Protein name	Associated pathologic conditions
	ovarian cancer	platelet disorders
ACTN1	not studied	macrotrombocytopenia [37, 38]
ACTN4	↑ in ovarian cancer [39]	myelodysplastic syndrome [38, 40]
CD41/CD61	platelets contribute to ovarian cancer growth [35]	deficient in Glanzmann thrombasthenia type II [41]
CRKL	↑ in ovarian cancer [42]	ST - elevated myocadial infarction [43]
ERP29	not studied	mediator of thrombus formation [44]
GELS	↑ in serum in ovarian cancer [45]	↑ in megakaryoblastic leukemia [46], ↑ in thrombin-activated platelets [47]
HSPA8	↑ in ovarian cancer, a potential therapy target [48]	mediator of thromboembolism [49]
MPST	not studied	not clarified
PHB	↑ in paclitaxel-resistant ovarian cancer [30] ↓ in platinum-resistant ovarian cancer [32]	mediator of platelet aggregation [50]
SRC	therapy-target for thyrosine-kinase inhibitor in ovarian cancer [51], resistance to cis-platin [33]	ST - elevated myocadial infarction [43]
SERPINB6	not studied	inhibitor of thrombin [25]
TLN1	↑ in ovarian cancer [52], resistance to cis-platin [33]	myelodysplastic syndrome [40]
TUBB1, TUBA4	↑ in ovarian cancer, mediator of paclitaxel resistance [31]	↑ in thrombin-activated platelets [47], gene mutation in autosomal dominant macrothrombocytopenia [25]
WDR1	↑ in ovarian cancer [53], resistance to cis-platin [34]	mediator of TLN1-induced activation of CD41/CD61 [54]
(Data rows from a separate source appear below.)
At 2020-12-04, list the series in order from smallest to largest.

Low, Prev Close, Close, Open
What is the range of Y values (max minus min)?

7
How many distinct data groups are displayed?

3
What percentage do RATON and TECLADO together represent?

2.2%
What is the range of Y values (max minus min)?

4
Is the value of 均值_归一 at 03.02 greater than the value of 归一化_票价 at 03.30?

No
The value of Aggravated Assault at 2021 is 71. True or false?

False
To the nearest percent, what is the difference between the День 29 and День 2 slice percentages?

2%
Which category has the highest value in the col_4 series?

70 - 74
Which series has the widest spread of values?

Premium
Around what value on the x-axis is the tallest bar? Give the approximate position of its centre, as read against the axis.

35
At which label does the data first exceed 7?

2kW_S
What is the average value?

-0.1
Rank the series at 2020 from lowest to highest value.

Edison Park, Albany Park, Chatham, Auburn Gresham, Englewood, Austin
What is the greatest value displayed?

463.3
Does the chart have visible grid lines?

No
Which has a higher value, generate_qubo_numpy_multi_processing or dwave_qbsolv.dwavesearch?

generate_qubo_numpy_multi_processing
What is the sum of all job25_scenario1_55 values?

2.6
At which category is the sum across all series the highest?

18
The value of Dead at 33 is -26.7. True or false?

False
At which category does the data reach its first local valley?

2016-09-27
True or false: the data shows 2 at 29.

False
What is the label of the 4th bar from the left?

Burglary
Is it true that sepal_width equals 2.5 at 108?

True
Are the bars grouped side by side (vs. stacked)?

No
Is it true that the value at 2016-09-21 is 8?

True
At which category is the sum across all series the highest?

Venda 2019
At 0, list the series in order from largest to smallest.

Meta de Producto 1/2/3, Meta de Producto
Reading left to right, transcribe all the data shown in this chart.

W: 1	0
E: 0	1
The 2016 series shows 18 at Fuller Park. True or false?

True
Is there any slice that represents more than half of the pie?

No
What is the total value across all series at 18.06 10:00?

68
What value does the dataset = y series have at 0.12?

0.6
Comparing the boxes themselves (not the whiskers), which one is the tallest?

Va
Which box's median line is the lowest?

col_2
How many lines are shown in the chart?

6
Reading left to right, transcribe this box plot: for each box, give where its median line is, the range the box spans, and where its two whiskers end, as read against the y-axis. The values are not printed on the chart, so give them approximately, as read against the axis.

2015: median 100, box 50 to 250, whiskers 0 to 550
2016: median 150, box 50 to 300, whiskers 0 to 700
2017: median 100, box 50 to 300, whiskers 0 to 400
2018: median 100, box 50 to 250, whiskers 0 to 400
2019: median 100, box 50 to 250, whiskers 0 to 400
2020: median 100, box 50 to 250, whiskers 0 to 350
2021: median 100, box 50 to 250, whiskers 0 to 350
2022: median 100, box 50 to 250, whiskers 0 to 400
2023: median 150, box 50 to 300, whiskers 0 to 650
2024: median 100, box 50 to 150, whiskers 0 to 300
↑ corresponds up-regulation, ↓ corresponds down-regulation

Using the STRING database [36], we analyzed potential interactions and functional impact of the identified platelet proteins on other known protein targets (Additional file 1: Table S4, Fig. 4). Most described protein interactions are related to CRKL, SRC, CD61, GELS (GSN), and ACTN1, while information is limited regarding the interaction profile of MPST, ERP29, HSPA8, and WDR1.

Fig. 4

Functional interaction profile of identified platelet proteins [36]. Lines represent interaction, where thick lines suggest a substantial number of references, thin lines correspond to single studies, arrows point the direction of activation influence, and block signs describe inhibitory actions

Limitations of the current study include dependency of sensitivity and specificity on the quantitative properties of the verification method and analysis of relatively small groups of clinical material. Multivariate PLS-DA-based statistics partially allowed us to overcome the problem of small clinical groups, however, further validation using clinical material from patients with early-stage ovarian cancer and borderline ovarian tumors is expected to strengthen the diagnostic sensitivity and specificity. Combination of the marker panel with the TVS protocol, which evaluates malignant potential of adnexal masses, towards a biochemical-instrumental test is the final goal. The objective diagnosis of adnexal lesions will help clinicians to correctly refer patients to a gynaecological cancer specialist, thus minimizing the cost of additional examinations and delays for patients needing advanced treatment. The panel detected is currently being developed as a new non-invasive in vitro diagnostic multivariate index-based analytical method for differentiation of adnexal lesions.

Conclusion

The identified platelet protein panel allows for differentiation between benign adnexal lesions and ovarian cancers of FIGO stages III-IV. Correct prediction of seven out of eight cases of ovarian cancer, FIGO stages I-II was possible through multivariate prediction modeling based on platelet protein expression profiles.